> **PROBLEM DETAILS**
In the records below, reproduce exactly the lines from the one containing "equals()方法在object类中定义如下：" through the one containing "### ✅ WHATSAPP", both included, and omit the pictures.

Collected data:

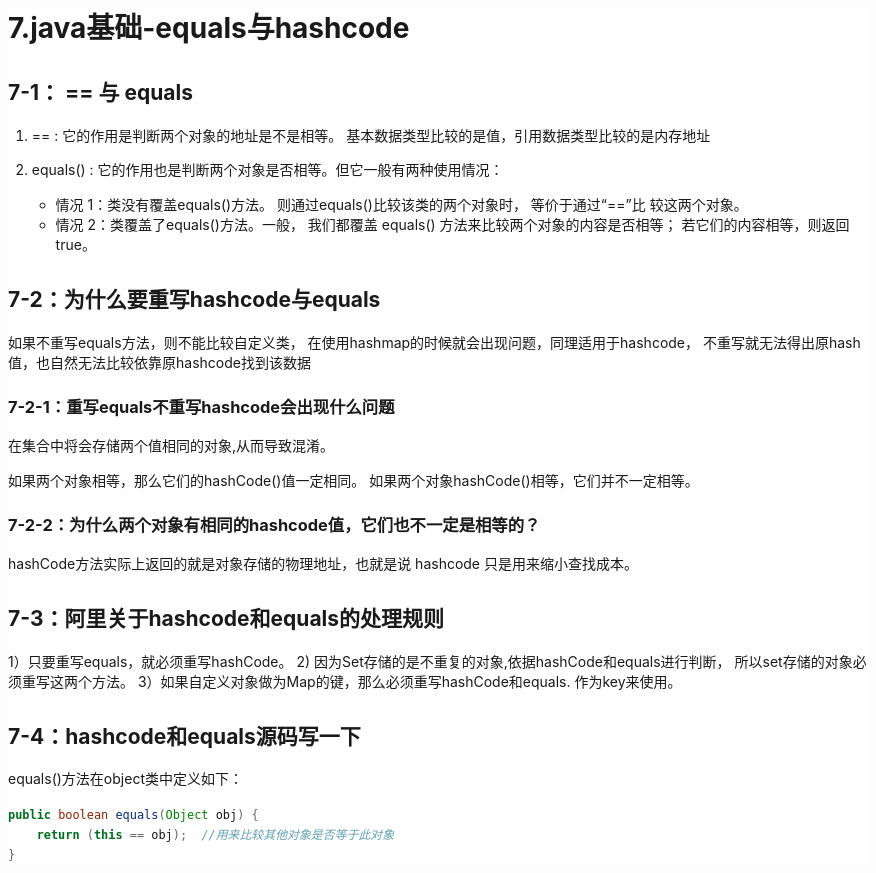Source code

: # 7.java基础-equals与hashcode

## 7-1： == 与 equals

1. == : 它的作⽤是判断两个对象的地址是不是相等。
   基本数据类型⽐较的是值，引⽤数据类型⽐较的是内存地址

2. equals() : 它的作⽤也是判断两个对象是否相等。但它⼀般有两种使⽤情况：

   * 情况 1：类没有覆盖equals()⽅法。
            则通过equals()⽐较该类的两个对象时，
            等价于通过“==”⽐ 较这两个对象。
   * 情况 2：类覆盖了equals()⽅法。⼀般，
             我们都覆盖 equals() ⽅法来⽐较两个对象的内容是否相等；
             若它们的内容相等，则返回true。

## 7-2：为什么要重写hashcode与equals

如果不重写equals方法，则不能比较自定义类，
在使用hashmap的时候就会出现问题，同理适用于hashcode，
不重写就无法得出原hash值，也自然无法比较依靠原hashcode找到该数据

### 7-2-1：重写equals不重写hashcode会出现什么问题

在集合中将会存储两个值相同的对象,从而导致混淆。

如果两个对象相等，那么它们的hashCode()值一定相同。
如果两个对象hashCode()相等，它们并不一定相等。

### 7-2-2：为什么两个对象有相同的hashcode值，它们也不一定是相等的？

hashCode方法实际上返回的就是对象存储的物理地址，也就是说 hashcode 只是用来缩小查找成本。

## 7-3：阿里关于hashcode和equals的处理规则

1）只要重写equals，就必须重写hashCode。
2) 因为Set存储的是不重复的对象,依据hashCode和equals进行判断，
   所以set存储的对象必须重写这两个方法。
3）如果自定义对象做为Map的键，那么必须重写hashCode和equals.
   作为key来使用。

## 7-4：hashcode和equals源码写一下

equals()方法在object类中定义如下： 

```java
public boolean equals(Object obj) {  
    return (this == obj);  //用来比较其他对象是否等于此对象
} 
```

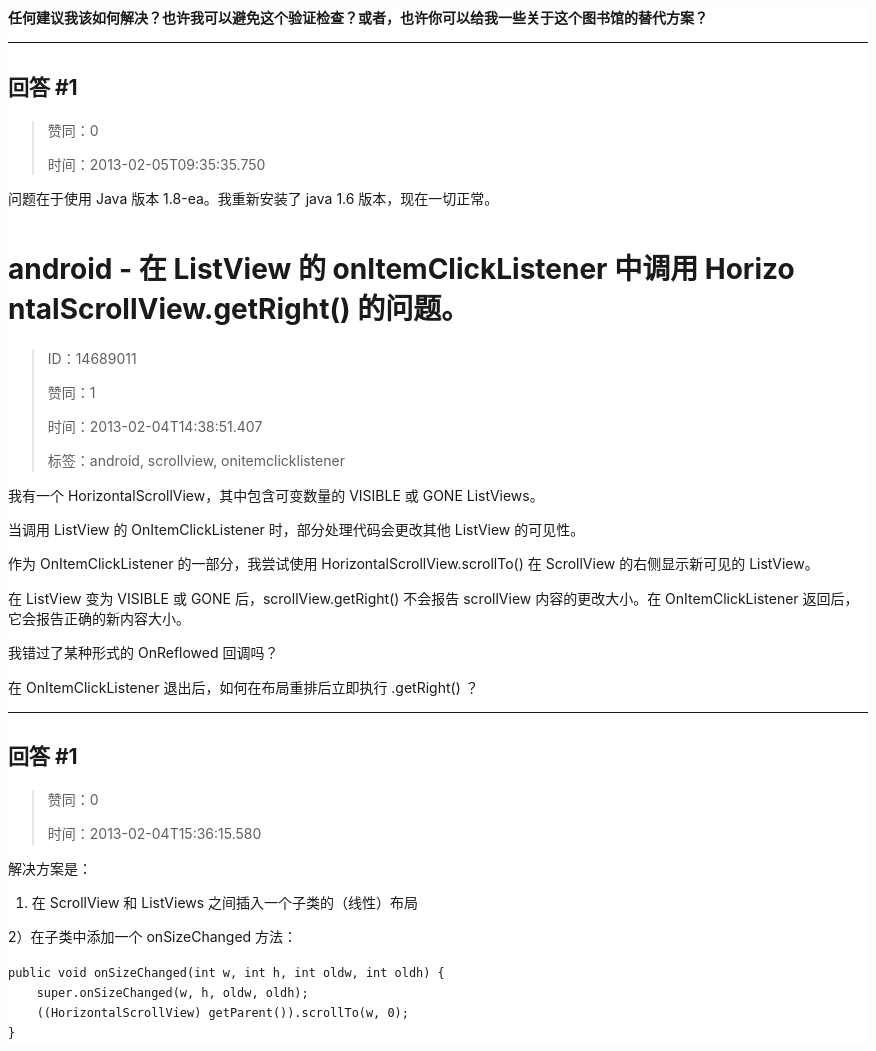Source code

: **任何建议我该如何解决？也许我可以避免这个验证检查？或者，也许你可以给我一些关于这个图书馆的替代方案？**

* * *

## 回答 #1

> 赞同：0
> 
> 时间：2013-02-05T09:35:35.750

问题在于使用 Java 版本 1.8-ea。我重新安装了 java 1.6 版本，现在一切正常。

# android - 在 ListView 的 onItemClickListener 中调用 Horizo ntalScrollView.getRight() 的问题。

> ID：14689011
> 
> 赞同：1
> 
> 时间：2013-02-04T14:38:51.407
> 
> 标签：android, scrollview, onitemclicklistener

我有一个 Horizo​​ntalScrollView，其中包含可变数量的 VISIBLE 或 GONE ListViews。

当调用 ListView 的 OnItemClickListener 时，部分处理代码会更改其他 ListView 的可见性。

作为 OnItemClickListener 的一部分，我尝试使用 Horizo​​ntalScrollView.scrollTo() 在 ScrollView 的右侧显示新可见的 ListView。

在 ListView 变为 VISIBLE 或 GONE 后，scrollView.getRight() 不会报告 scrollView 内容的更改大小。在 OnItemClickListener 返回后，它会报告正确的新内容大小。

我错过了某种形式的 OnReflowed 回调吗？

在 OnItemClickListener 退出后，如何在布局重排后立即执行 .getRight() ？

* * *

## 回答 #1

> 赞同：0
> 
> 时间：2013-02-04T15:36:15.580

解决方案是：

1) 在 ScrollView 和 ListViews 之间插入一个子类的（线性）布局

2）在子类中添加一个 onSizeChanged 方法：

```
public void onSizeChanged(int w, int h, int oldw, int oldh) {
    super.onSizeChanged(w, h, oldw, oldh);
    ((HorizontalScrollView) getParent()).scrollTo(w, 0);
} 
```
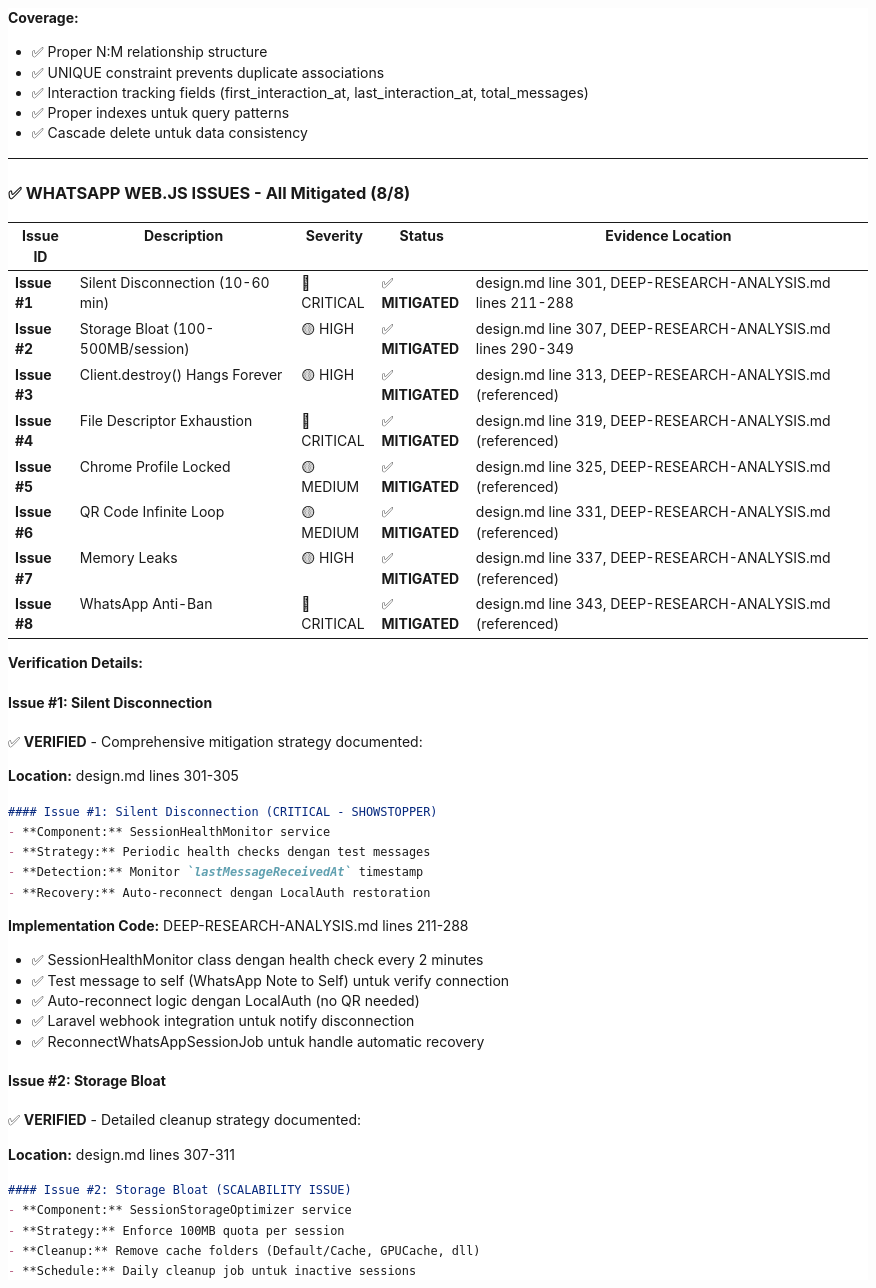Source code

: **Coverage:**
- ✅ Proper N:M relationship structure
- ✅ UNIQUE constraint prevents duplicate associations
- ✅ Interaction tracking fields (first_interaction_at, last_interaction_at, total_messages)
- ✅ Proper indexes untuk query patterns
- ✅ Cascade delete untuk data consistency

---

### ✅ WHATSAPP WEB.JS ISSUES - All Mitigated (8/8)

| Issue ID | Description | Severity | Status | Evidence Location |
|----------|-------------|----------|--------|-------------------|
| **Issue #1** | Silent Disconnection (10-60 min) | 🔴 CRITICAL | ✅ **MITIGATED** | design.md line 301, DEEP-RESEARCH-ANALYSIS.md lines 211-288 |
| **Issue #2** | Storage Bloat (100-500MB/session) | 🟡 HIGH | ✅ **MITIGATED** | design.md line 307, DEEP-RESEARCH-ANALYSIS.md lines 290-349 |
| **Issue #3** | Client.destroy() Hangs Forever | 🟡 HIGH | ✅ **MITIGATED** | design.md line 313, DEEP-RESEARCH-ANALYSIS.md (referenced) |
| **Issue #4** | File Descriptor Exhaustion | 🔴 CRITICAL | ✅ **MITIGATED** | design.md line 319, DEEP-RESEARCH-ANALYSIS.md (referenced) |
| **Issue #5** | Chrome Profile Locked | 🟡 MEDIUM | ✅ **MITIGATED** | design.md line 325, DEEP-RESEARCH-ANALYSIS.md (referenced) |
| **Issue #6** | QR Code Infinite Loop | 🟡 MEDIUM | ✅ **MITIGATED** | design.md line 331, DEEP-RESEARCH-ANALYSIS.md (referenced) |
| **Issue #7** | Memory Leaks | 🟡 HIGH | ✅ **MITIGATED** | design.md line 337, DEEP-RESEARCH-ANALYSIS.md (referenced) |
| **Issue #8** | WhatsApp Anti-Ban | 🔴 CRITICAL | ✅ **MITIGATED** | design.md line 343, DEEP-RESEARCH-ANALYSIS.md (referenced) |

**Verification Details:**

#### Issue #1: Silent Disconnection
✅ **VERIFIED** - Comprehensive mitigation strategy documented:

**Location:** design.md lines 301-305
```markdown
#### Issue #1: Silent Disconnection (CRITICAL - SHOWSTOPPER)
- **Component:** SessionHealthMonitor service
- **Strategy:** Periodic health checks dengan test messages
- **Detection:** Monitor `lastMessageReceivedAt` timestamp
- **Recovery:** Auto-reconnect dengan LocalAuth restoration
```

**Implementation Code:** DEEP-RESEARCH-ANALYSIS.md lines 211-288
- ✅ SessionHealthMonitor class dengan health check every 2 minutes
- ✅ Test message to self (WhatsApp Note to Self) untuk verify connection
- ✅ Auto-reconnect logic dengan LocalAuth (no QR needed)
- ✅ Laravel webhook integration untuk notify disconnection
- ✅ ReconnectWhatsAppSessionJob untuk handle automatic recovery

#### Issue #2: Storage Bloat
✅ **VERIFIED** - Detailed cleanup strategy documented:

**Location:** design.md lines 307-311
```markdown
#### Issue #2: Storage Bloat (SCALABILITY ISSUE)
- **Component:** SessionStorageOptimizer service
- **Strategy:** Enforce 100MB quota per session
- **Cleanup:** Remove cache folders (Default/Cache, GPUCache, dll)
- **Schedule:** Daily cleanup job untuk inactive sessions
```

> **RESULT**
equals()方法在object类中定义如下： 

```java
public boolean equals(Object obj) {  
    return (this == obj);  //用来比较其他对象是否等于此对象
} 
```

Source code

: **任何建议我该如何解决？也许我可以避免这个验证检查？或者，也许你可以给我一些关于这个图书馆的替代方案？**

* * *

## 回答 #1

> 赞同：0
> 
> 时间：2013-02-05T09:35:35.750

问题在于使用 Java 版本 1.8-ea。我重新安装了 java 1.6 版本，现在一切正常。

# android - 在 ListView 的 onItemClickListener 中调用 Horizo ntalScrollView.getRight() 的问题。

> ID：14689011
> 
> 赞同：1
> 
> 时间：2013-02-04T14:38:51.407
> 
> 标签：android, scrollview, onitemclicklistener

我有一个 Horizo​​ntalScrollView，其中包含可变数量的 VISIBLE 或 GONE ListViews。

当调用 ListView 的 OnItemClickListener 时，部分处理代码会更改其他 ListView 的可见性。

作为 OnItemClickListener 的一部分，我尝试使用 Horizo​​ntalScrollView.scrollTo() 在 ScrollView 的右侧显示新可见的 ListView。

在 ListView 变为 VISIBLE 或 GONE 后，scrollView.getRight() 不会报告 scrollView 内容的更改大小。在 OnItemClickListener 返回后，它会报告正确的新内容大小。

我错过了某种形式的 OnReflowed 回调吗？

在 OnItemClickListener 退出后，如何在布局重排后立即执行 .getRight() ？

* * *

## 回答 #1

> 赞同：0
> 
> 时间：2013-02-04T15:36:15.580

解决方案是：

1) 在 ScrollView 和 ListViews 之间插入一个子类的（线性）布局

2）在子类中添加一个 onSizeChanged 方法：

```
public void onSizeChanged(int w, int h, int oldw, int oldh) {
    super.onSizeChanged(w, h, oldw, oldh);
    ((HorizontalScrollView) getParent()).scrollTo(w, 0);
} 
```
Source code

: **Coverage:**
- ✅ Proper N:M relationship structure
- ✅ UNIQUE constraint prevents duplicate associations
- ✅ Interaction tracking fields (first_interaction_at, last_interaction_at, total_messages)
- ✅ Proper indexes untuk query patterns
- ✅ Cascade delete untuk data consistency

---

### ✅ WHATSAPP WEB.JS ISSUES - All Mitigated (8/8)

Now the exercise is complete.